* Required actions:
(1) From the forum thread about animal diets, extract the stretch from "I would say" through "food by eye.".
(2) In the forum thread about animal diets, why does philipniceguy prefer to get young animals? Reply in one to three sentences.
(3) Proceed with the forum thread about animal diets from the point where it stops.

I would say 40% meat/meaty chunks 30% biscuits and the rest fruit, yoghurt, insects etc. they get fruit/yoghurt every day. Hard to judge % we just make up their food by eye.


----------



## philipniceguy (Mar 31, 2008)

cool just wanted ruff idea. as my civets get 75% fruit 25% meat. was just wondering how they compare. sound good and look so similer to palm civets which is why i like them and i prefer feeding meat eaters to fruit eaters, not sure why just do:lol2: so as they more meat be nice


----------



## liam.b (Sep 2, 2006)

philipniceguy said:


> cool just wanted ruff idea. as my civets get 75% fruit 25% meat. was just wondering how they compare. sound good and look so similer to palm civets which is why i like them and i prefer feeding meat eaters to fruit eaters, not sure why just do:lol2: so as they more meat be nice


Lol I know what you mean but yeah they are very much more meat eaters and they LOVE insects. Looking into them do the future then?


----------



## philipniceguy (Mar 31, 2008)

liam.b said:


> Lol I know what you mean but yeah they are very much more meat eaters and they LOVE insects. Looking into them do the future then?


yes i am its just a case of when i get some. I always prefer to get young animals to try and keep them tame 80% of the time it works :lol2:. i got hundreds of thousands of roaches of differant types for the insect side. all my mammals/rodents/lizards love them but civets/**** dogs only get them as treats.


----------



## liam.b (Sep 2, 2006)

philipniceguy said:


> yes i am its just a case of when i get some. I always prefer to get young animals to try and keep them tame 80% of the time it works :lol2:. i got hundreds of thousands of roaches of differant types for the insect side. all my mammals/rodents/lizards love them but civets/**** dogs only get them as treats.

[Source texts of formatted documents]
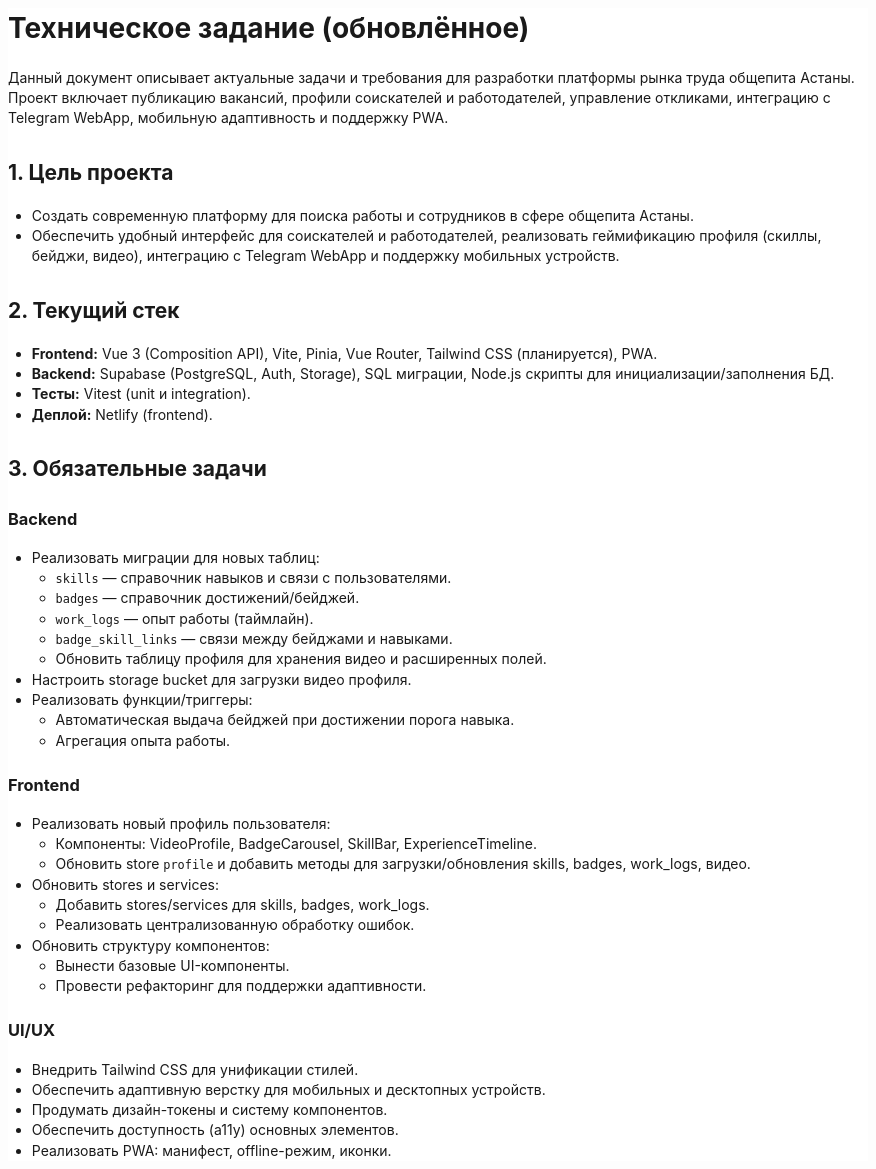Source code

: # Техническое задание (обновлённое)

Данный документ описывает актуальные задачи и требования для разработки платформы рынка труда общепита Астаны. Проект включает публикацию вакансий, профили соискателей и работодателей, управление откликами, интеграцию с Telegram WebApp, мобильную адаптивность и поддержку PWA.

## 1. Цель проекта

- Создать современную платформу для поиска работы и сотрудников в сфере общепита Астаны.
- Обеспечить удобный интерфейс для соискателей и работодателей, реализовать геймификацию профиля (скиллы, бейджи, видео), интеграцию с Telegram WebApp и поддержку мобильных устройств.

## 2. Текущий стек

- **Frontend:** Vue 3 (Composition API), Vite, Pinia, Vue Router, Tailwind CSS (планируется), PWA.
- **Backend:** Supabase (PostgreSQL, Auth, Storage), SQL миграции, Node.js скрипты для инициализации/заполнения БД.
- **Тесты:** Vitest (unit и integration).
- **Деплой:** Netlify (frontend).

## 3. Обязательные задачи

### Backend
- Реализовать миграции для новых таблиц:
  - `skills` — справочник навыков и связи с пользователями.
  - `badges` — справочник достижений/бейджей.
  - `work_logs` — опыт работы (таймлайн).
  - `badge_skill_links` — связи между бейджами и навыками.
  - Обновить таблицу профиля для хранения видео и расширенных полей.
- Настроить storage bucket для загрузки видео профиля.
- Реализовать функции/триггеры:
  - Автоматическая выдача бейджей при достижении порога навыка.
  - Агрегация опыта работы.

### Frontend
- Реализовать новый профиль пользователя:
  - Компоненты: VideoProfile, BadgeCarousel, SkillBar, ExperienceTimeline.
  - Обновить store `profile` и добавить методы для загрузки/обновления skills, badges, work_logs, видео.
- Обновить stores и services:
  - Добавить stores/services для skills, badges, work_logs.
  - Реализовать централизованную обработку ошибок.
- Обновить структуру компонентов:
  - Вынести базовые UI-компоненты.
  - Провести рефакторинг для поддержки адаптивности.

### UI/UX
- Внедрить Tailwind CSS для унификации стилей.
- Обеспечить адаптивную верстку для мобильных и десктопных устройств.
- Продумать дизайн-токены и систему компонентов.
- Обеспечить доступность (a11y) основных элементов.
- Реализовать PWA: манифест, offline-режим, иконки.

* Exercise answers:
(1)
I would say 40% meat/meaty chunks 30% biscuits and the rest fruit, yoghurt, insects etc. they get fruit/yoghurt every day. Hard to judge % we just make up their food by eye.

(2) Getting young animals is a way to try to keep them tame. The poster says this works about 80% of the time.

(3)
They are getting popular it's just the lack of people actually breeding them, we are hoping for a few litters at least this year. Yeah haven't tried them on roaches but watching them destroy adult locust makes me think they would like em!


----------



## DiLam (Mar 30, 2008)

The genets seem to love apple! When we got them they were on a whole prey item diet only! Although they do eat whole prey diet in the wild. We felt that there poo didnt look healthy at all with the diet so we have tried nearly everything on them to see what they like to eat. Like liam said they get what we feel is enough for them. They wouldnt even eat cat or dog biscuits or meat. We just kept offereing it till they finally munch it down. Must admit they seem alot happier having a varied diet!


----------



## MattsZoo (Oct 27, 2011)

DiLam said:


> I know there silly!
> 
> Having a stretch!
> image
> ...


You and the skunk have the same scruffy black hair :devil: :Na_Na_Na_Na:


----------



## liam.b (Sep 2, 2006)

MattsZoo said:


> You and the skunk have the same scruffy black hair :devil: :Na_Na_Na_Na:


Lol! This is true.


----------



## DiLam (Mar 30, 2008)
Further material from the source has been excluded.